Desse modo, os trechos de São Paulo, Sinfonia da Metrópole remetem à ligação entre o desenvolvimento da indústria cultural brasileira e os regimes de exceção. As produções artísticas sofreram restrições, em parte, fazendo resistência às ditaduras; em outra parte, especialmente no tocante a Getúlio Vargas, atuando a serviço do governante autocrático.

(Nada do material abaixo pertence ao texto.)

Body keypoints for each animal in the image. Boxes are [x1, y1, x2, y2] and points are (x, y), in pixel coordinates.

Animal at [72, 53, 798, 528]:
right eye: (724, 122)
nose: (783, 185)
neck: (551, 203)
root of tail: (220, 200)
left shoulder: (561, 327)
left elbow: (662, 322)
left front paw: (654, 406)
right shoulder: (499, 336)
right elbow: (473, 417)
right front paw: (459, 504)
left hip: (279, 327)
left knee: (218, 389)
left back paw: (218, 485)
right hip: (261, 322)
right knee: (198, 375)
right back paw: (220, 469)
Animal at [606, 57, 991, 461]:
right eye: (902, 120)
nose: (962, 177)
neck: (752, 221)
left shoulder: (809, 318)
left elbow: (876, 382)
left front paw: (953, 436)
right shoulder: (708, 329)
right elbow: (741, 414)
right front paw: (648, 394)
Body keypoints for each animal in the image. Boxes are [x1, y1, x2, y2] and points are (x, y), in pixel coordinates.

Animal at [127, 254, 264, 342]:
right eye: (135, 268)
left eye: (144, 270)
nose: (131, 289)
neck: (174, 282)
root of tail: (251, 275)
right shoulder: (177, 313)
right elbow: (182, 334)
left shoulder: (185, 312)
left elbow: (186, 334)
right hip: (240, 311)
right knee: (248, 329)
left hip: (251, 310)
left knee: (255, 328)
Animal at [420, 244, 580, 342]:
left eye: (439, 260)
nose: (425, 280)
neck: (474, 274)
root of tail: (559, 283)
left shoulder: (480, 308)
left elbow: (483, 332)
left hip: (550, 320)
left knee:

Nesse sentido, a imprensa que foi censurada também operou a favor dos golpes de Estado. Conforme Juremir Machado da Silva (2015), o ano de 1964 foi marcado por um golpe “midiático-civil-militar”. Já na contemporaneidade, Afonso de Albuquerque (2019) aponta para o papel fundamental de setores da impressa frente ao golpe jurídico-midiático-parlamentar de 2016. Os autores destacam, sobretudo, a aversão da mídia hegemônica aos governos democráticos de orientação popular. Em vista disso, parcela significativa da sociedade brasileira dispõe-se a abrir mão de aspectos essenciais à vivência democrática: seja admitindo a consolidação de regimes discricionários, seja dissimulando a democracia segundo ritos institucionais desvinculados da soberania popular.

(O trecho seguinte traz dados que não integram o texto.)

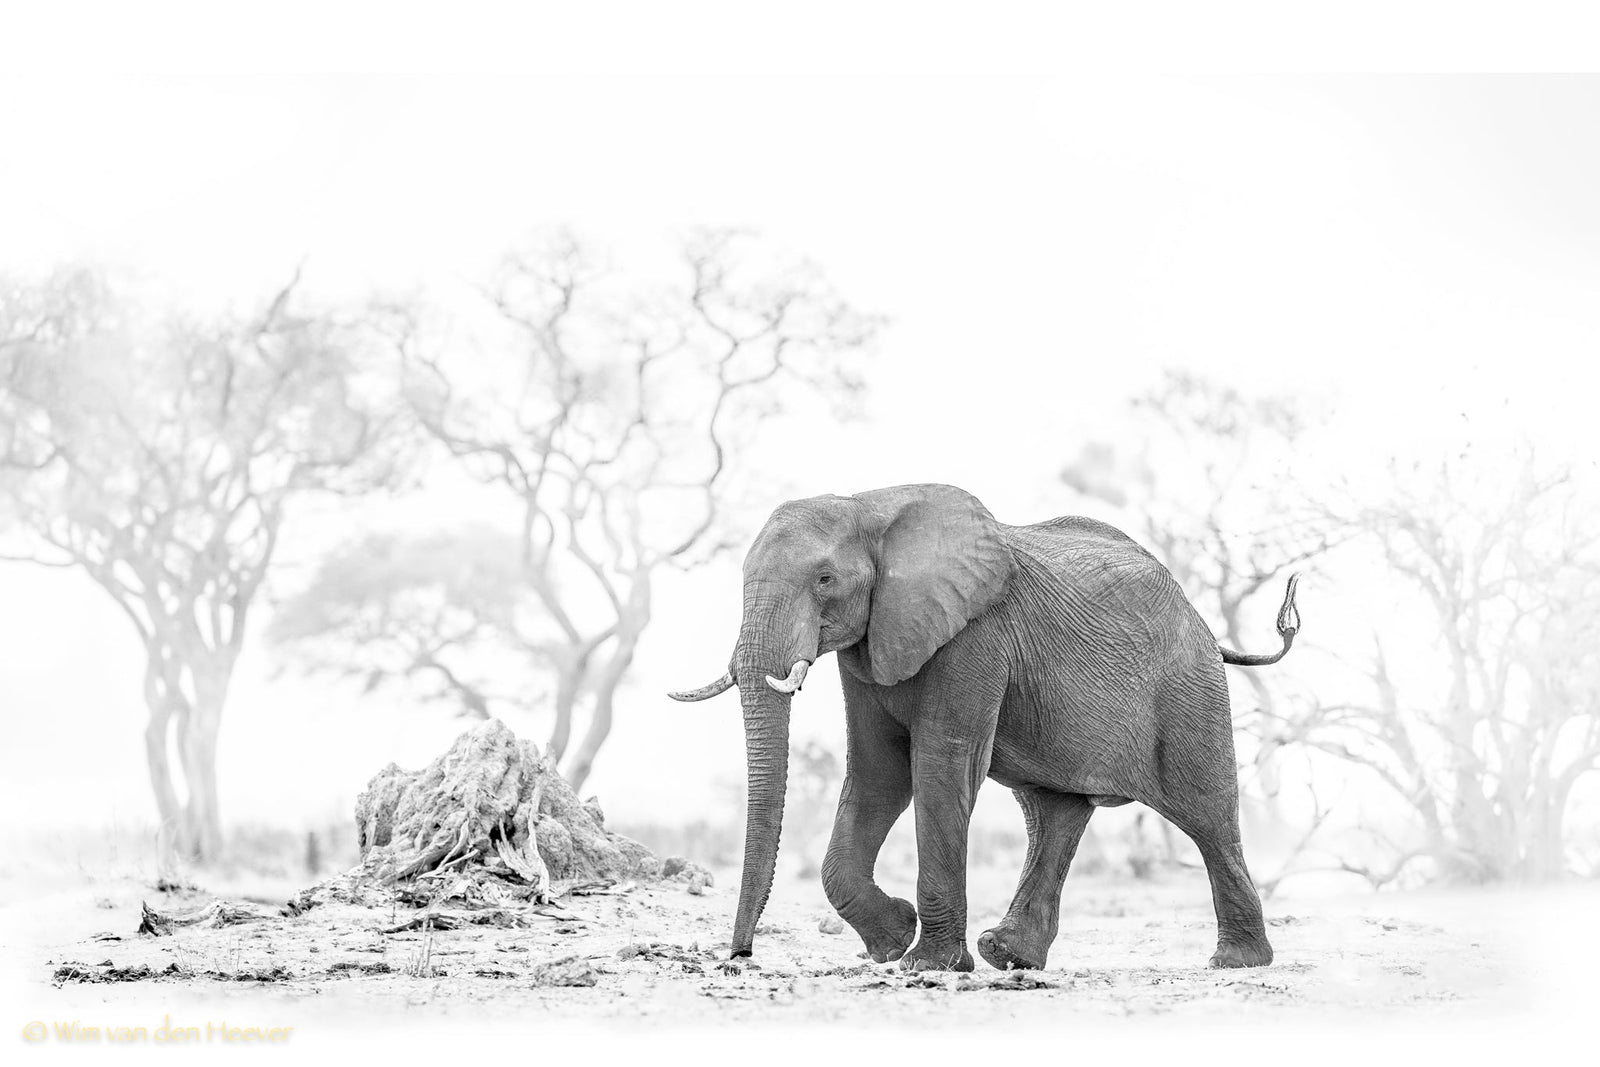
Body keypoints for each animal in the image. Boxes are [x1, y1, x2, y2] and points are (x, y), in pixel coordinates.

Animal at [670, 483, 1301, 973]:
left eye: (824, 579)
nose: (740, 958)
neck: (870, 508)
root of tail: (1202, 620)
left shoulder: (976, 634)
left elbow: (939, 768)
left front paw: (927, 963)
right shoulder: (869, 645)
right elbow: (878, 773)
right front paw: (894, 940)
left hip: (1189, 689)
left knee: (1208, 817)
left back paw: (1235, 962)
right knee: (1052, 814)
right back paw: (1008, 955)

No longa-metragem Revolução de 30, fragmentos imagéticos e sonoros convocam o vínculo entre o autoritarismo de governantes da República Velha e o primeiro ciclo de governo Vargas. Junto à Ditadura Militar, o passado autocrático de Getúlio faz-se presente enquanto “fantasma” (KRACAUER, 2001) que assombra o filme dirigido por Sylvio Back. Revolução de 30 oferece contraponto ao contexto em que surgiu, período esse caracterizado por reavivar as biografias de personalidades

políticas herdeiras da perspectiva democrática getulista e marcado pelo protagonismo da classe trabalhadora na luta pela redemocratização.

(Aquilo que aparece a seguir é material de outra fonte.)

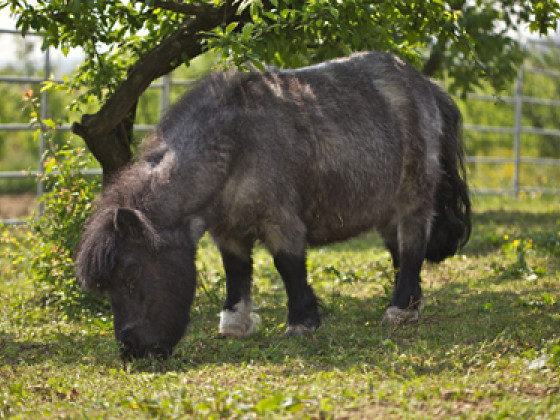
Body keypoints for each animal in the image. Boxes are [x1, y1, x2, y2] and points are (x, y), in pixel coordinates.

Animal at [73, 50, 468, 360]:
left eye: (132, 273)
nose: (131, 349)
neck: (235, 144)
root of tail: (425, 85)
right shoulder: (227, 230)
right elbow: (236, 271)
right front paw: (235, 324)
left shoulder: (281, 220)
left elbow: (288, 266)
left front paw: (302, 322)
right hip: (385, 207)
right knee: (400, 251)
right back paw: (412, 304)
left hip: (413, 195)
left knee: (413, 245)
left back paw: (399, 309)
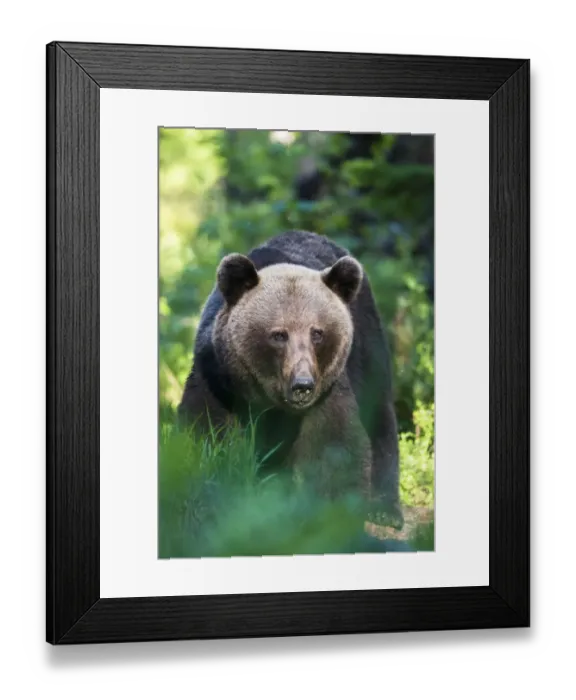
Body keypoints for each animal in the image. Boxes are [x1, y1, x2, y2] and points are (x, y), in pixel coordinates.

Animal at [178, 230, 403, 529]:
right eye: (278, 334)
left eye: (317, 332)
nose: (302, 386)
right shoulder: (216, 379)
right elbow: (205, 436)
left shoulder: (328, 391)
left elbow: (334, 448)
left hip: (367, 341)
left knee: (379, 411)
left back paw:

Em suma, neste filme de arquivo, a “imagem sobrevivente” (DIDI- HUBERMAN, 2013) de Getúlio Vargas rememora o ditador que se tornou líder democrático dos trabalhadores, considerando o embaralhar consensual quanto ao imaginário das vivências autoritárias e democráticas da história política brasileira. A visualidade de Getúlio Vargas revela-o como partícipe das velhas práticas oligárquicas repressoras de organizações políticas com origem popular, embora a fase democrática de Getúlio tenha impulsionado o protagonismo político da classe trabalhadora. Revolução de 30 está em diálogo com a conjuntura na qual o revisitamos, mostrando que sua elaboração do passado discricionário justapõe-se ao autoritarismo que permeia a realidade brasileira, tanto outrora, quanto na atualidade.